━━━━━ INPUT DATA
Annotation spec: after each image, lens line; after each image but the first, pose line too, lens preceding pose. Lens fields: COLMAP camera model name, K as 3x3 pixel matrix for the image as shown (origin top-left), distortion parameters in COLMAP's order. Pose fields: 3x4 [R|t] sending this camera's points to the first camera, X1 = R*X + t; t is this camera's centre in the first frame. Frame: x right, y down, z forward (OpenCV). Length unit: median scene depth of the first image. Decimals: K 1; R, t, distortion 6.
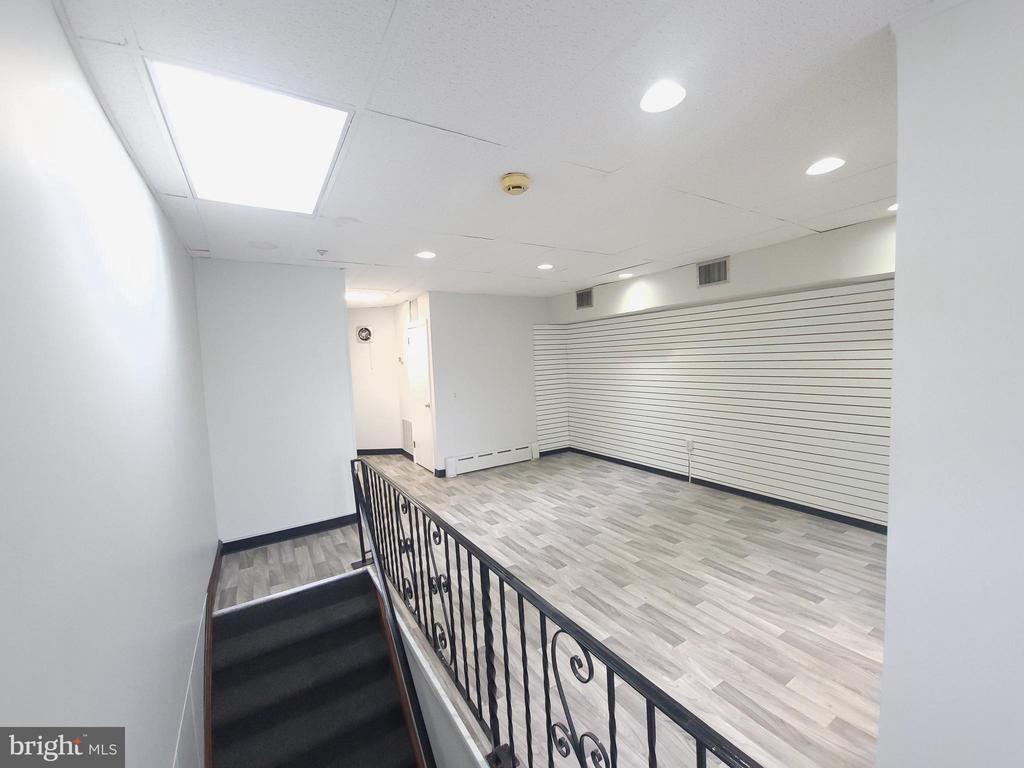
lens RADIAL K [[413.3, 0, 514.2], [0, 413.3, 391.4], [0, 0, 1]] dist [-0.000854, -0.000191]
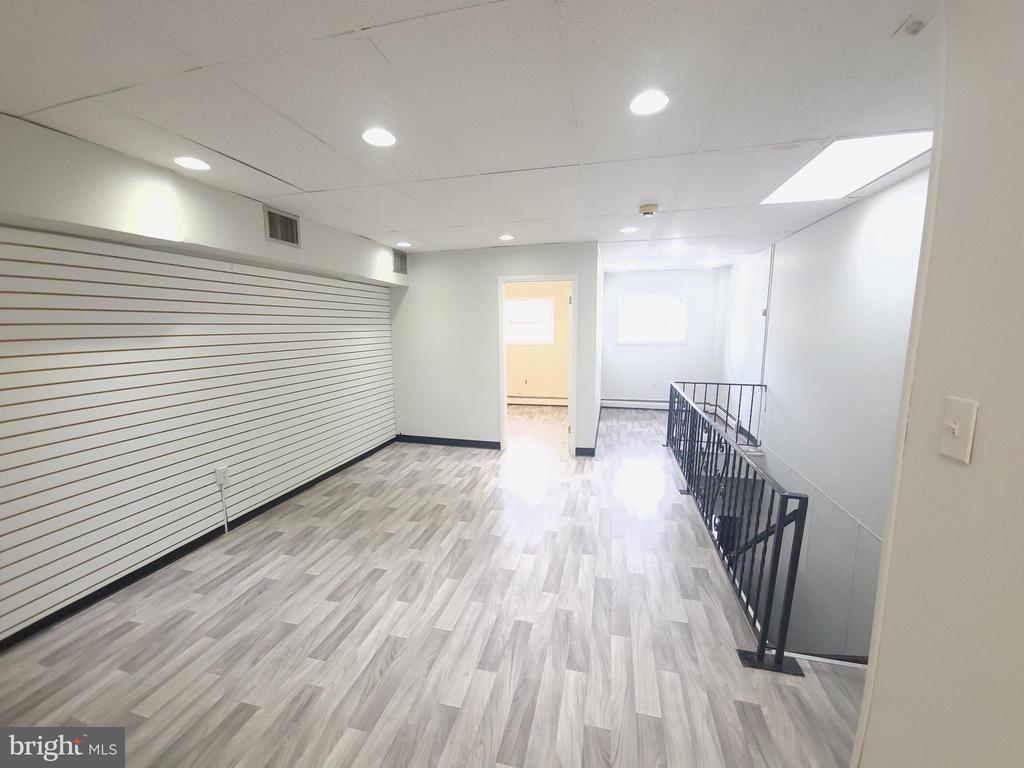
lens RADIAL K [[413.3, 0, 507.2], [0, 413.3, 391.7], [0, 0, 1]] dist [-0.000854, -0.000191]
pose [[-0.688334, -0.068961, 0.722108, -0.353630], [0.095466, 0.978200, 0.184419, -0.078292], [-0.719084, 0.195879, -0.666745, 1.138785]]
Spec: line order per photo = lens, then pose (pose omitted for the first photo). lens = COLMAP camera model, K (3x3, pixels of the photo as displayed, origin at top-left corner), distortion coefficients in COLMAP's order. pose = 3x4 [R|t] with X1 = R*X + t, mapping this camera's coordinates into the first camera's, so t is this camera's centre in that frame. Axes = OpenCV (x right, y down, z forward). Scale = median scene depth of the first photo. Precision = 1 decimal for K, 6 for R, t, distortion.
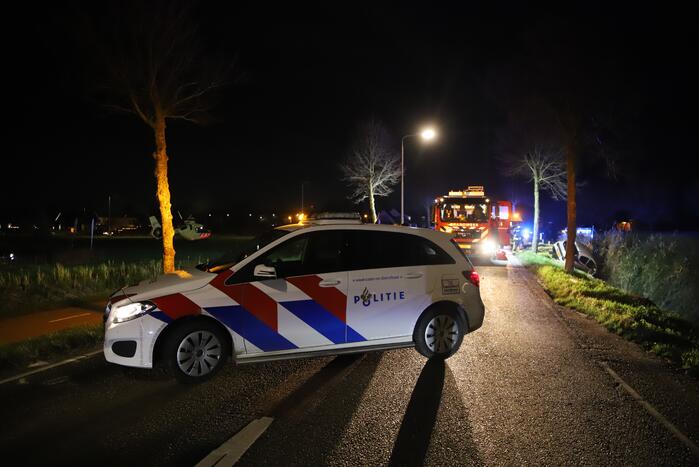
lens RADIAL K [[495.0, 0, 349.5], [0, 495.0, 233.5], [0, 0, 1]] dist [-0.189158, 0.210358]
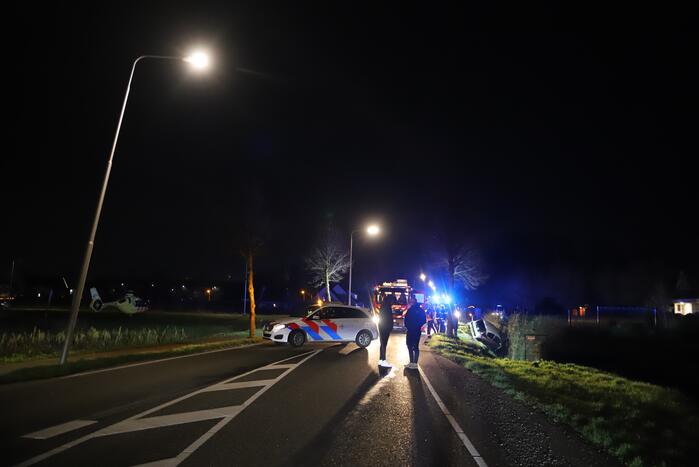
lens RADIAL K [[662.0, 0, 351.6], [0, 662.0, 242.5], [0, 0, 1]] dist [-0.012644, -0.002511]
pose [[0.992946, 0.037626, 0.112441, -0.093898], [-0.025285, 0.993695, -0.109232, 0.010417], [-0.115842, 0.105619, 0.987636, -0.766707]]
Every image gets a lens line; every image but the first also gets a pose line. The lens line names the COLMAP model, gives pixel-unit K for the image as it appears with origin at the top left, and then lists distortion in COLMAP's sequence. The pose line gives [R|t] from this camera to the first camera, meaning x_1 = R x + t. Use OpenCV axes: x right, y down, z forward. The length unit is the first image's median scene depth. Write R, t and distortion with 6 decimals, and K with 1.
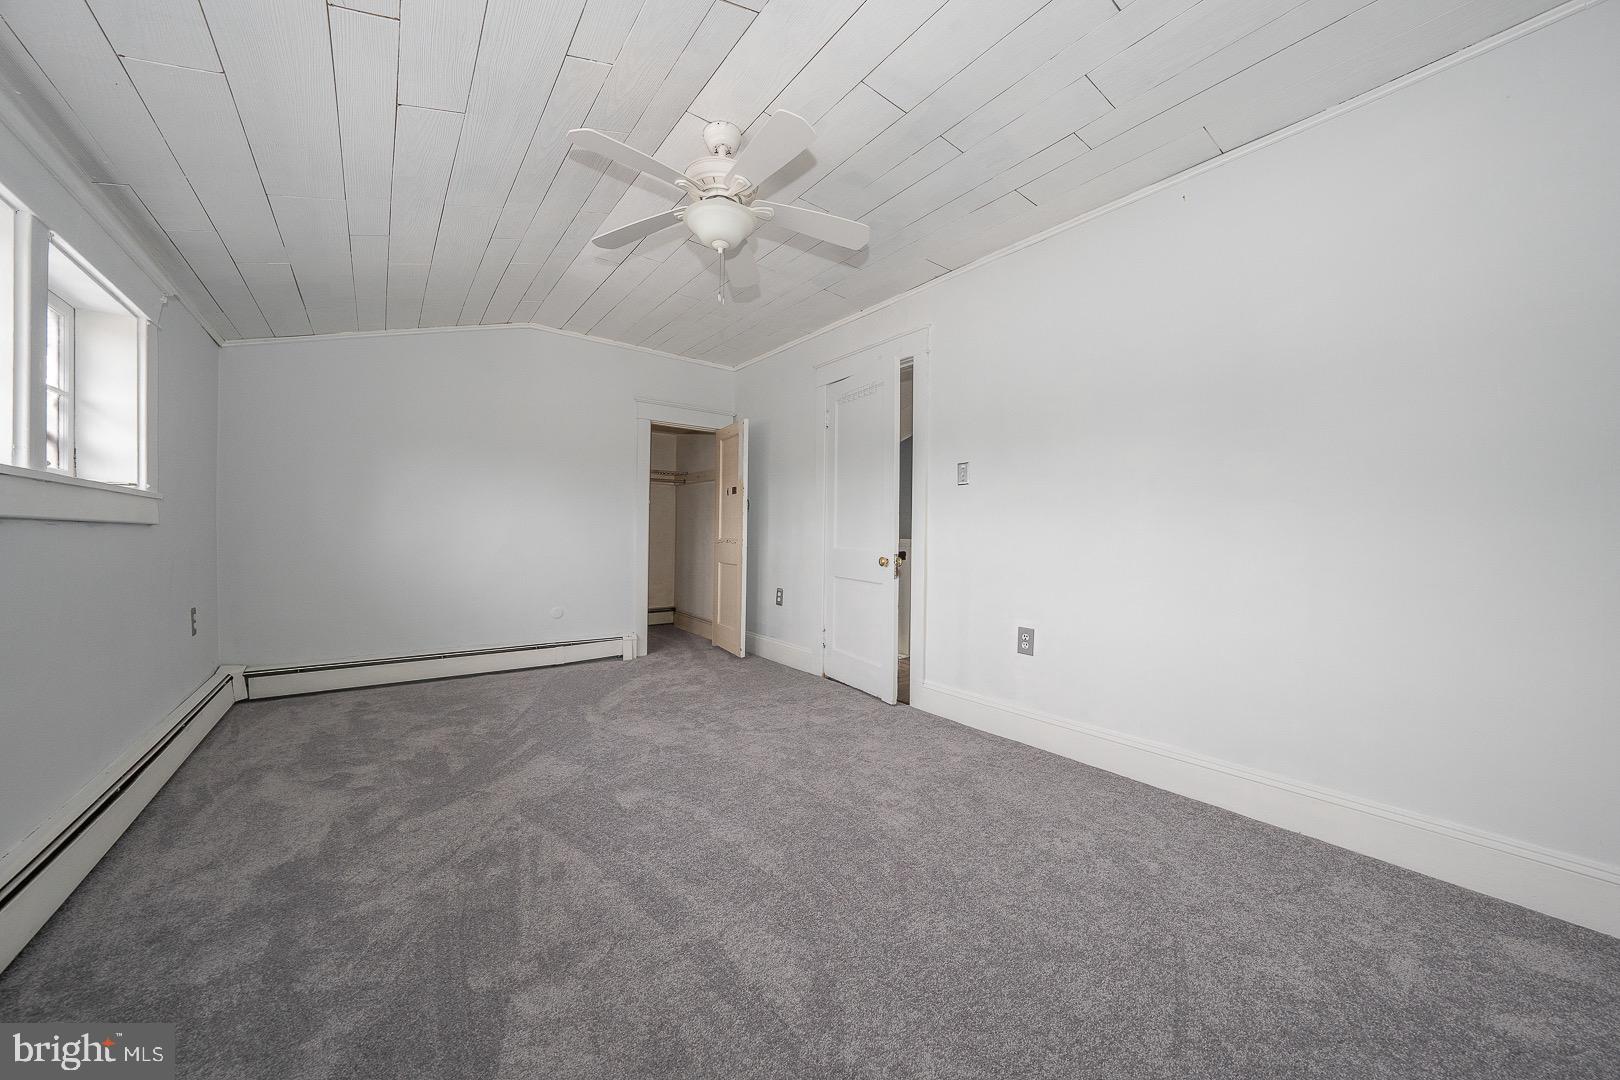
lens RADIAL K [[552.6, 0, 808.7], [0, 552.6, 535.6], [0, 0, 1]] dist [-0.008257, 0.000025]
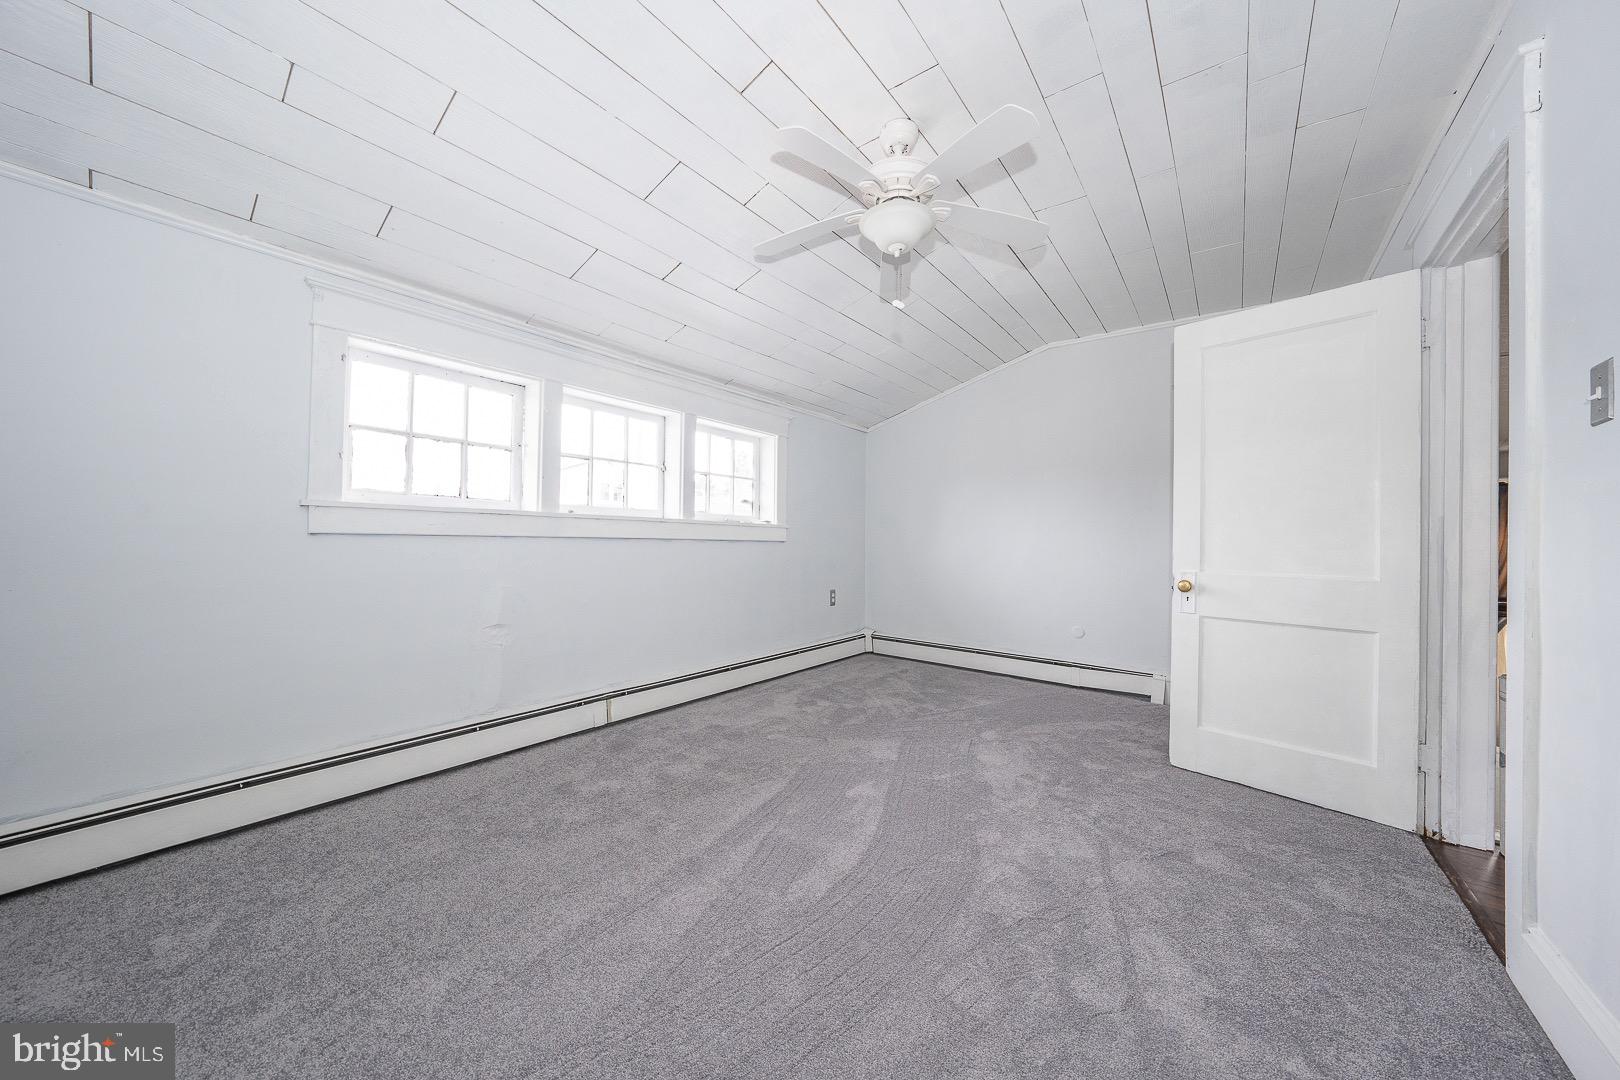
━━━━━━━━━━
TASK INSTRUCTIONS:
Return the entries exactly as given. Do not include pictures.

ANSWER SPACE:
Annotation spec: after each image, lens line; after each image but the first, pose line too, lens preceding pose. Lens fields: COLMAP camera model name, K as 3x3 pixel matrix for the image as shown (origin top-left), distortion parameters in COLMAP's order. Pose fields: 3x4 [R|t] sending this camera's points to the first camera, X1 = R*X + t; t is this camera's centre in the first frame. Frame: x right, y down, z forward (OpenCV). Length unit: median scene depth of the first image. Decimals: K 1; R, t, distortion 6.
lens RADIAL K [[413.3, 0, 514.2], [0, 413.3, 391.4], [0, 0, 1]] dist [-0.000854, -0.000191]
lens RADIAL K [[413.3, 0, 507.2], [0, 413.3, 391.7], [0, 0, 1]] dist [-0.000854, -0.000191]
pose [[-0.688334, -0.068961, 0.722108, -0.353630], [0.095466, 0.978200, 0.184419, -0.078292], [-0.719084, 0.195879, -0.666745, 1.138785]]
Spec: line order per photo = lens, then pose (pose omitted for the first photo). lens = COLMAP camera model, K (3x3, pixels of the photo as displayed, origin at top-left corner), distortion coefficients in COLMAP's order. pose = 3x4 [R|t] with X1 = R*X + t, mapping this camera's coordinates into the first camera's, so t is this camera's centre in that frame. Axes = OpenCV (x right, y down, z forward). Scale = median scene depth of the first photo. Precision = 1 decimal for K, 6 for R, t, distortion.
lens RADIAL K [[495.0, 0, 349.5], [0, 495.0, 233.5], [0, 0, 1]] dist [-0.189158, 0.210358]
lens RADIAL K [[662.0, 0, 351.6], [0, 662.0, 242.5], [0, 0, 1]] dist [-0.012644, -0.002511]
pose [[0.992946, 0.037626, 0.112441, -0.093898], [-0.025285, 0.993695, -0.109232, 0.010417], [-0.115842, 0.105619, 0.987636, -0.766707]]
Every image gets a lens line; every image but the first also gets a pose line. The lens line names the COLMAP model, gives pixel-unit K for the image as it appears with origin at the top left, and then lists distortion in COLMAP's sequence. The pose line gives [R|t] from this camera to the first camera, meaning x_1 = R x + t. Use OpenCV axes: x right, y down, z forward. The length unit is the first image's median scene depth. Write R, t and distortion with 6 decimals, and K with 1.
lens RADIAL K [[552.6, 0, 808.7], [0, 552.6, 535.6], [0, 0, 1]] dist [-0.008257, 0.000025]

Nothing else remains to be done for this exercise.